Moch. Dani Pratama Huzaini
Bacaan 2 Menit
Peneliti CfDS Novi Kurnia dalam sebuah diskusi di Jakarta, Kamis (22/6/2023).
Peneliti CfDS Novi Kurnia dalam sebuah diskusi di Jakarta, Kamis (22/6/2023).

Center for Digital Society (CfDS)-UGM merilis hasil penelitian terkait kerangka hukum Indonesia menangani konten berbahaya dan dinamika penggunaan media sosial. Penelitian ini salah satunya untuk mengantisipasi penyebaran konten berbahaya dan disinformasi selama momentum Pemilu 2024. Salah satu hal yang menjadi perhatian adalah tentang disparitas pengaturan dan mekanisme penanganan konten antara pemerintah dan platform media sosial. 

Peneliti CfDS Novi Kurnia mengungkap dalam penelitian yang dilakukan lembaganya, ditemukan tren yang mengkhawatirkan mengenai disparitas pengaturan dan mekanisme penanganan konten berbahaya antara yang diatur oleh pemerintah lewat sejumlah regulasi dengan yang diatur oleh platform media sosial. 

“Karena ada ketegangan tertentu ketika pemerintah menyuruh take down sementara standar komunitasnya (platform media sosial) mengatakan tidak, maka ketegangan itu terjadi,” ujar Novi Kurnia dalam sebuah diskusi di Jakarta, Kamis (22/6/2023).  

Baca Juga:

Novi juga mengungkapkan sejumlah catatan terkait kerangka hukum dan mekanisme penegakan aturan terkait penyebaran konten-konten berbahaya di platform media sosial. Menurut Novi, aturan yang ada membuat opsi penyelesaian problem ini sering melalui mekanisme pengadilan. 

“Konsekuensi mekanisme pengadilan lewat tuntutan pidana atau non pengadilan lewat penyelesaian sengketa dan tindakan administratif,” ujar Novi. 

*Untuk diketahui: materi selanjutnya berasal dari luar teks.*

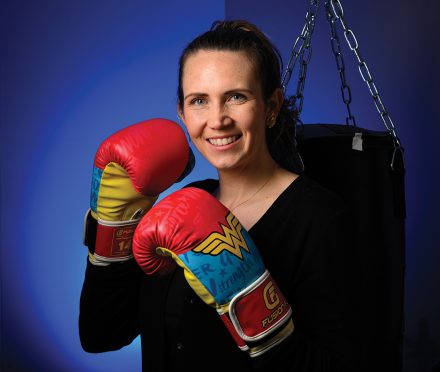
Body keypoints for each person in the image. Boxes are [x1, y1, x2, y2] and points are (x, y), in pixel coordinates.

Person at [79, 20, 359, 371]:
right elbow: (101, 334)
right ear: (182, 113)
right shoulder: (181, 209)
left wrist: (258, 312)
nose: (217, 119)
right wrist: (111, 231)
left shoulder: (318, 218)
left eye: (236, 97)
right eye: (199, 101)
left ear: (271, 106)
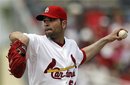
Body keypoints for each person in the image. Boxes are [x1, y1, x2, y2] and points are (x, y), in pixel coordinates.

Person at [8, 5, 128, 85]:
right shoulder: (37, 42)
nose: (46, 23)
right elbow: (13, 35)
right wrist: (22, 38)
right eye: (45, 20)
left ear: (63, 24)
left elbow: (83, 55)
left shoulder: (71, 44)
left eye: (51, 20)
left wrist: (107, 39)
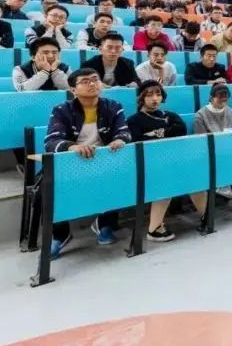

Hal ini, menurut Novi akibat dari penggunaan pendekatan punitif dalam menekan penyebaran konten berbahaya, hoaks, dan disinformasi. Sejumlah ketentuan seperti Undang-Undang ITE, Peraturan Pemerintah tentang Penyelenggara Sistem dan Transaksi Elektronik, serta Permenkominfo Nomor 5 tabun 2020 tentang PSTE Lingkup Privat dianggap mengadopsi pendekatan punitif. 

“Artinya ketika ada persoalan undang-undang digunakan untuk menghukum, bukan untuk memoderasi,” lanjut Novi. 

Ia menilai kerangka hukum yang telah tersedia masih multitafsir dalam memperkenalkan sejumlah istilah. Dia memberi contoh tentang istilah moralitas. Menurutnya, dalam menerjemahkan arti moralitas dalam aturan yang ada, penegak hukum akan kesulitan karena pada dasarnya istilah ini mengandung banyak makna. Hal yang sama akan terjadi dengan istilah mengganggu ketertiban umum.

“Ini definisinya bisa menyebabkan multitafsir dan kontroversial,” ujar Novi. 

Di tempat yng sama, Ketua Harian Komisi Nasional Indonesia untuk UNESCO, Itje Chodijah menyebutkan, dalam rangka menghadapi momentum Pemilu 2024 diperlukan upaya lebih untuk mengedukasi masyarakat lewat platform media sosial. 

Menurut Itje, platform media sosial bisa berperan sebagai alat edukasi untuk masyarakat agar masyarakat mampu mencermati dan memilih antara informasi yang benar dan informasi yang salah. “Dalam jangka pendek yang akan paling ampuh mendidik masyarakat adalah media. Bukan hanya pidato-pidato oleh pihak-pihak yang resmi,” tutup Itje.